But if the occupation of territory spurs terrorism, why does it take the form of suicide terrorism specifically? Suicide attacks, Pape explained, are particularly well-suited to accomplishing two goals. One is “to coerce the target government to pull back its military forces, and suicide attacks kill more people—it’s the lung cancer of terrorism—than non-suicide attacks by a factor of ten.” The public will be terrorized by the scale of the carnage and the sinister nature of the suicidal act itself, the logic goes. Under pressure, their government will be forced to retreat from the territory that the terrorists desire.
Second, in the regions where terrorist groups operate, “suicide attacks are excellent against security targets to hold territory.” Those security forces—be they American or Iraqi or Sinhalese—are usually better armed and equipped than the terrorists. “Suicide attacks are a way to level that tactical advantage,” Pape explained.

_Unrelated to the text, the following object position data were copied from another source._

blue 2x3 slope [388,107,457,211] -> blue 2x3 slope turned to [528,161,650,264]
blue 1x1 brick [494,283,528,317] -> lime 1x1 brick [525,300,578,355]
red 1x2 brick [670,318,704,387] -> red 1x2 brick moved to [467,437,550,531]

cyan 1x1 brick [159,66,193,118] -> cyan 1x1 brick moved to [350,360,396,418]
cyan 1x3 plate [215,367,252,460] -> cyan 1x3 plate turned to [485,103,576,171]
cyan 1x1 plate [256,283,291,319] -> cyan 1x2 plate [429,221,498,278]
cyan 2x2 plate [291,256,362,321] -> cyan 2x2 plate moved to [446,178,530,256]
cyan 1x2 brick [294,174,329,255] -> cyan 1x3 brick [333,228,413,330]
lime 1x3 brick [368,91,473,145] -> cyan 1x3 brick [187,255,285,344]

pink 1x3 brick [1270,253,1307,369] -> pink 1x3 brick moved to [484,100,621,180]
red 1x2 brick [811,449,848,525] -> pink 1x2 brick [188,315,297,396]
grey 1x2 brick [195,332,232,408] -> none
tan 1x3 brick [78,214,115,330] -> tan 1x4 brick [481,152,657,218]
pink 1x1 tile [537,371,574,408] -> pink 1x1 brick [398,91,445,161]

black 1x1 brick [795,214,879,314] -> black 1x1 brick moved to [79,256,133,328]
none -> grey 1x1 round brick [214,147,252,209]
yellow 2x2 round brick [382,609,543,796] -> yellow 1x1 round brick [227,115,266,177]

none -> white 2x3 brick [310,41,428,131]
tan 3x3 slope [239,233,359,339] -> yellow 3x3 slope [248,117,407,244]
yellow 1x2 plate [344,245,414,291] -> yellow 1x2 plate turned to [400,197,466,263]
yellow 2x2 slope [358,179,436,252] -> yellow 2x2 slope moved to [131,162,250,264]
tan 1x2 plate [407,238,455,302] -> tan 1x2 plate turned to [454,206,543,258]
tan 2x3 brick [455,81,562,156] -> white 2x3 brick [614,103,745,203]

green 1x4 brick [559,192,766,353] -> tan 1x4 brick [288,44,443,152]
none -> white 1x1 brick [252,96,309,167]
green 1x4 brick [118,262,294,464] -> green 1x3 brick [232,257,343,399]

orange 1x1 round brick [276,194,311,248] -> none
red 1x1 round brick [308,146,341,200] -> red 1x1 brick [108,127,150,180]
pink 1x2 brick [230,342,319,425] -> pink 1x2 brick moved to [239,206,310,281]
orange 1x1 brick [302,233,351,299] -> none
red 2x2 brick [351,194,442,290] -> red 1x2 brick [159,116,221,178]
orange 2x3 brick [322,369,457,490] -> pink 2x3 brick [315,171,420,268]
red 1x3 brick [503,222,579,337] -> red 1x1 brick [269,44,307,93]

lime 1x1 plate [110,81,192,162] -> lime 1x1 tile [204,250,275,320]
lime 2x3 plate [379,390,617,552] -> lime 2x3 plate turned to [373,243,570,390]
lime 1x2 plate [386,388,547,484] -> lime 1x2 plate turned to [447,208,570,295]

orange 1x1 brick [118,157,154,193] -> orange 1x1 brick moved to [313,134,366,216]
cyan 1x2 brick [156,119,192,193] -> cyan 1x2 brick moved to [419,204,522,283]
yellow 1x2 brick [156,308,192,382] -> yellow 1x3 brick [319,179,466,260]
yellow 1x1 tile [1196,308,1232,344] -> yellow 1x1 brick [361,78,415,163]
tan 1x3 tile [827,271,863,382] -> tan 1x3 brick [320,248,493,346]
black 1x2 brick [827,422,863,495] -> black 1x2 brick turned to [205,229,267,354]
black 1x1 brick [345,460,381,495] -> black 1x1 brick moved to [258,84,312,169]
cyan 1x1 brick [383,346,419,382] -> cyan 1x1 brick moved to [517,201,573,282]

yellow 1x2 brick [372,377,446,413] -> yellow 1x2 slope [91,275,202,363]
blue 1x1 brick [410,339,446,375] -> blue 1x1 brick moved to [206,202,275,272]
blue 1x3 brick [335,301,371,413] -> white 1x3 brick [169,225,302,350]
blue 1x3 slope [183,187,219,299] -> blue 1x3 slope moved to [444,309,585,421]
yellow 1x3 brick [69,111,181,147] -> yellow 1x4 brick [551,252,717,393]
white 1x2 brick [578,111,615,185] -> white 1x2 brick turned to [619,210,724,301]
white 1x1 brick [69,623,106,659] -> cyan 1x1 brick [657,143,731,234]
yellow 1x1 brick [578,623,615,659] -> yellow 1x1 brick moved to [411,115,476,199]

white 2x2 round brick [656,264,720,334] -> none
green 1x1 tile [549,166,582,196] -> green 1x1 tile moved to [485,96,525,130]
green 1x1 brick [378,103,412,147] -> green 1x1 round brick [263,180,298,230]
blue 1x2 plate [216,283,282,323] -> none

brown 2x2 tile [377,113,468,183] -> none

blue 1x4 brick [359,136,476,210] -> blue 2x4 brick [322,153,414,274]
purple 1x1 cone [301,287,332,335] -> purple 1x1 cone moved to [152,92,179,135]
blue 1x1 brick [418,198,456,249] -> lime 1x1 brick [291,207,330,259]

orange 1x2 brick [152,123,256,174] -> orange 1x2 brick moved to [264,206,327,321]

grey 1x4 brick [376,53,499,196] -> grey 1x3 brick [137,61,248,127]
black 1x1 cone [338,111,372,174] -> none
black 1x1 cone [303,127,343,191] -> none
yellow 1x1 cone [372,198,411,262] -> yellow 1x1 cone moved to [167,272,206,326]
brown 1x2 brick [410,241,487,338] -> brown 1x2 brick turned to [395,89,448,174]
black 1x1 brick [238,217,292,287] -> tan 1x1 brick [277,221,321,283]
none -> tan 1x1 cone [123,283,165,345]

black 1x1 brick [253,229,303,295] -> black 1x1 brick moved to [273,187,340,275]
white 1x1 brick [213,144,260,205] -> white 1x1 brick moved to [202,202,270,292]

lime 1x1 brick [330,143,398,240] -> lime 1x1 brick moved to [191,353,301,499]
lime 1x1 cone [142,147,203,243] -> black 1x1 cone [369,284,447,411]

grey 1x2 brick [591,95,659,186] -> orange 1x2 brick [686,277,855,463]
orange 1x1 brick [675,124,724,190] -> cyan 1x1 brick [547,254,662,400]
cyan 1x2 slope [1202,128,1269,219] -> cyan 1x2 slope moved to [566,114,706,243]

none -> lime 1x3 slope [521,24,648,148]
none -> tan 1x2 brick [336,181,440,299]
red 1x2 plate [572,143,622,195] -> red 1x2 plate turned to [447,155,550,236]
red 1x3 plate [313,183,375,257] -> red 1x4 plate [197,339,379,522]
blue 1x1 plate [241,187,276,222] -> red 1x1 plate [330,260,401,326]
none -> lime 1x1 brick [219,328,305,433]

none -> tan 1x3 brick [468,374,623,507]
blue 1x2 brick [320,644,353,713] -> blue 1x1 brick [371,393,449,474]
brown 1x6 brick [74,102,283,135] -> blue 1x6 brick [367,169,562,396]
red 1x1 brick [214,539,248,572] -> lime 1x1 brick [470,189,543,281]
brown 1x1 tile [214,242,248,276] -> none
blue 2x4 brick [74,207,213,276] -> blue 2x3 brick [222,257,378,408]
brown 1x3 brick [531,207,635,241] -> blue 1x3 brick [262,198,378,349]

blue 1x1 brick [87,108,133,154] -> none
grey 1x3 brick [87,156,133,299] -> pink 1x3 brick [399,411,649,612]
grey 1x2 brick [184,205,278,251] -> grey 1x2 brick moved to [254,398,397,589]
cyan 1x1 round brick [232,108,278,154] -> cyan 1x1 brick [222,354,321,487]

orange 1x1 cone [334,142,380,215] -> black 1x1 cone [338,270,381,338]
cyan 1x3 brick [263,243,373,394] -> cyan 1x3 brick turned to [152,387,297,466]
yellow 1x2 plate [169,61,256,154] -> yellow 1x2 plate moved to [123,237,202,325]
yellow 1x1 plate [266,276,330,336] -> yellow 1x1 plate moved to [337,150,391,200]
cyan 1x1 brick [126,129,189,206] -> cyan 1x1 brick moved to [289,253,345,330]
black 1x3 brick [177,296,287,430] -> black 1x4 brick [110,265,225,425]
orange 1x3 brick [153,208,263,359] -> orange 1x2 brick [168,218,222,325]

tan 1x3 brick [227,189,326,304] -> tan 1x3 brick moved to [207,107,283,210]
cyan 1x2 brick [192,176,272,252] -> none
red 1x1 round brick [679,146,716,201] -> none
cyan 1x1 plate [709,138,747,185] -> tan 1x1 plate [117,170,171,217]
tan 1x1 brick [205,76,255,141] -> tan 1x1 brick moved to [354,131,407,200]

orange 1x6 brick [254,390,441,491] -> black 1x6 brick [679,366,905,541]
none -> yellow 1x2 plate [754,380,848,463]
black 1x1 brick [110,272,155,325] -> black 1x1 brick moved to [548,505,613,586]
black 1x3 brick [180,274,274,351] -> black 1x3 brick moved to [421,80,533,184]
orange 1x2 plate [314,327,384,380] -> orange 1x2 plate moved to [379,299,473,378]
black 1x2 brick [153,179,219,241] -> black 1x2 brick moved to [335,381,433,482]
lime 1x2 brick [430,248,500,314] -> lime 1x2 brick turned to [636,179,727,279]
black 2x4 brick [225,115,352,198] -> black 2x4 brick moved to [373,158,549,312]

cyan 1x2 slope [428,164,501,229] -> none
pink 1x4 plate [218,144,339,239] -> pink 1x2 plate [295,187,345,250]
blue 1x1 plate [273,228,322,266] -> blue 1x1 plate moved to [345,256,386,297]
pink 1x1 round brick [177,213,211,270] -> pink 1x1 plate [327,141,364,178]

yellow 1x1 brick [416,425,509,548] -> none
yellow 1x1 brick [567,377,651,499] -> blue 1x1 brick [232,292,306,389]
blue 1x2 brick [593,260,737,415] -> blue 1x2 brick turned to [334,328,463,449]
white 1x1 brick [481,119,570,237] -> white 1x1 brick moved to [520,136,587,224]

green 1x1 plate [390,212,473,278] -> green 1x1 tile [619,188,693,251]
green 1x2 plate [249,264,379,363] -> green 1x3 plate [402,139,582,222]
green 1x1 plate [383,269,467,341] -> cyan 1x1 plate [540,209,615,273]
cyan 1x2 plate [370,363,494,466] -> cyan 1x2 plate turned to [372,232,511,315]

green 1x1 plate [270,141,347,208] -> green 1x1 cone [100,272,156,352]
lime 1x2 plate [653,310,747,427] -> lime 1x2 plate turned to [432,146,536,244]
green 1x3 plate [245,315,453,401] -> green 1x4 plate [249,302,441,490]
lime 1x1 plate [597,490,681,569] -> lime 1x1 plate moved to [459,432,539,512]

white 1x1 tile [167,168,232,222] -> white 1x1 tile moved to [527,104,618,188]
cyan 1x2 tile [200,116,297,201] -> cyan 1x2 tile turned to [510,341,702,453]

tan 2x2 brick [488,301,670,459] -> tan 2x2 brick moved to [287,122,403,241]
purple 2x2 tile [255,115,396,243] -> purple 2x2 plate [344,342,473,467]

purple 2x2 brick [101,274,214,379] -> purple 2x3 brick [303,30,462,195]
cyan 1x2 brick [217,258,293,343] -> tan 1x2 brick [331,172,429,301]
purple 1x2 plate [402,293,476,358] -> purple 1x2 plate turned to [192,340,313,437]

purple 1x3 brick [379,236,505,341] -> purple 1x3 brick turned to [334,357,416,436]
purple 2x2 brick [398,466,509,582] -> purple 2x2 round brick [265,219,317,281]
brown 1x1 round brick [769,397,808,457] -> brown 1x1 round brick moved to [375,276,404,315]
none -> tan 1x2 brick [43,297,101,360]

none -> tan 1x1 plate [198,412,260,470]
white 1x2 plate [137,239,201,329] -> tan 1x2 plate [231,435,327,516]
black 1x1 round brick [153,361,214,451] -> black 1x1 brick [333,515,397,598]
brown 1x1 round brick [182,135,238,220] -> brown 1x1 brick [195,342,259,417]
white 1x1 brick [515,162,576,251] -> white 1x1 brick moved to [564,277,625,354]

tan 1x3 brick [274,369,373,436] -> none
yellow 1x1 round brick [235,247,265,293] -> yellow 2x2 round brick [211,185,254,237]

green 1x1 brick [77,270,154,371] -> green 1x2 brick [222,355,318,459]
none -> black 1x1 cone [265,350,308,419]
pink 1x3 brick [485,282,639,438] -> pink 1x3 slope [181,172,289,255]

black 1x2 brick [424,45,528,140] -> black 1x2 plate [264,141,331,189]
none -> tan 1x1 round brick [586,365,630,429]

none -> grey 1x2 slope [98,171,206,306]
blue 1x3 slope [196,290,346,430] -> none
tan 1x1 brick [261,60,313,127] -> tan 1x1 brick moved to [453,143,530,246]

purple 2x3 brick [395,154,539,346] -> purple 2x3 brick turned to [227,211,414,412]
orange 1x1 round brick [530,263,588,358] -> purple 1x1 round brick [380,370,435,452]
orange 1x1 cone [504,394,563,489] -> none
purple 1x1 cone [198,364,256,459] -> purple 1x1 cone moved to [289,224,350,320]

“If you’re just going to go up against a tank with a handgun, it’s a lot less effective than some coordinated suicide attacks,” he continued. “That’s why, when there was a pitched battle for [the Iraqi city of] Ramadi last May, there were complex suicide attacks [by ISIS] used in coordination with other non-suicide attacks to basically seize and hold territory against an opposing force. That’s not something that we see in El Salvador with the [guerrilla group] FMLN [during the Salvadoran Civil War]. We don’t see that with the [Viet Cong] in South Vietnam [during the Vietnam War]. They’re not holding territory in a pitched way. … Suicide attack allows for more aggressive, coercive punishment and it allows for more aggressive territorial strategies.” While these strategic considerations have remained fairly constant across time and place, he says, what’s changed in the last 10 or 15 years is that in countries like Iraq, Afghanistan, and Pakistan, suicide bombing has increasingly been used as a tactic to take and hold territory.